In The Hall With The Knife, by Diana Peterfreund, is a young adult CLUE remake. During a freakish storm at the private Blackbrook Academy, stranding a few students and staff members in one of the creepiest camps buildings, with no access to the local village or power and internet, when then there’s a murder and everyone’s a suspect. I almost always love a good locked-door mystery, or a good school drama, and this sounds like a perfect blend with maybe the occasional movie-line callback.
Unfortunately, there are too many characters snowed in, and it takes ages to sort out their personalities. Mostly because everyone seems to hate each other (except for the Platonic Power Couple of Scarlet and Plum), without acting on it. I was DYING for some students to prank each other or enemies to extract some prep school revenge under the minimal adult supervision, but — spoiler alert — nope. No one has any drugs or booze, either, and there weren’t even any hookups. I love the blend of teen secrets and dangerous secrets, so I admit I found these well-behaved teenagers a bit dull.
The characters all have color names, in a nod to the Clue characters, but somehow no one ever comments on this. (Only the guy who ISN’T named Mustard, but chooses that as his nickname, gets an eyeroll.) And the unfortunate victim, Headmaster Boddy, does spend most of the story as, well, a corpse. No one mentions that, either.
There was just too much going on to really assess this story. Every good boarding-school thriller has stories of secret passages and what the classic buildings once were before it was a prep school, and the Blackbrook used to be a girl’s reform school. I was excited for the specters of wayward girls or maybe a horror story about a suicide in the dorms. Instead, somehow when the prestigious science academy absorbed a girl’s reform school they kept an inmate on as dorm matron? And this is pretty much known, but isn’t suspicious to everybody?
Any prep school story could comment on privilege, but this one simply just says, over and over, that the kids’ sneakers/electronics/clothes are pricey. There’s no brand namedropping, there’s no one-upping comparison, either, or subtle digs at classmates with the wrong fashions in their survival bags. We are told, repeatedly, that students are rich, but there wasn’t much lifestyle porn to envy or to set the scene. Vaughn Green, a townie on scholarship, could be a counterpoint to their wealth and ease, but even that is a bit flat because he’s too obviously connected to the local secrets.
Despite too many characters with almost no distinctions, the book has an over-the-top Clue themed mystery. I loved the entrance to the secret passage (of course there’s a secret passage!), the evil twin reveal (of course there’s an evil twin!), the famous actress hiding in hoodies and *gasp* glasses, the famous YouTuber who can’t update without power. I especially loved Finn Plum sneaking away to the secret tunnels to work on his scientific invention of VantaBlack and keeping it from Stuart Semple, I mean, developing a very, very black paint that Headmaster Boddy thinks the school should have the patent rights too. There’s a lot to enjoy in this snowy prep school mystery.

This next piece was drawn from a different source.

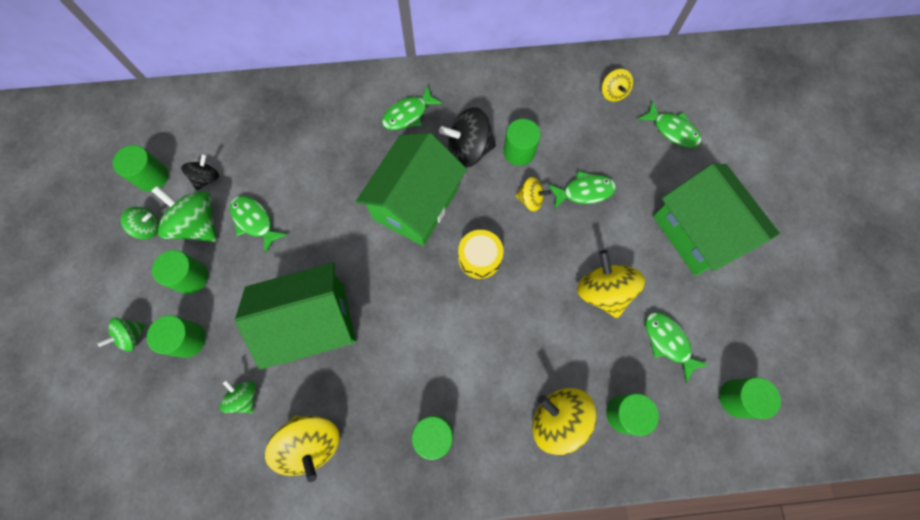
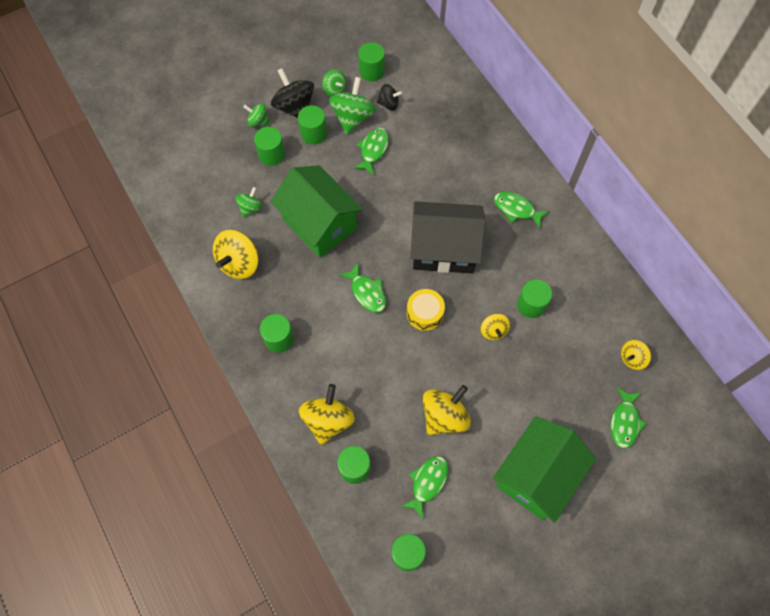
camera: 65 degrees right, 5 degrees down
(415, 204) = (444, 249): green house -> black house
(468, 150) = (511, 266): black spinning top -> black spinning top (294, 107)
(584, 191) = (523, 369): green fish -> green fish (367, 292)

I really wondered how it was all going to wrap up, especially when I had just a few pages left, and so much was unresolved, and the answer is that, well, it doesn’t. This is the first of a CLUE YA trilogy, so there a lot of cliffhangers.
Mixed feelings. I’ll almost surely read the next one, but I’d only recommend it to readers with a real fondness for high school dramas, locked-room mysteries, and reimaginings.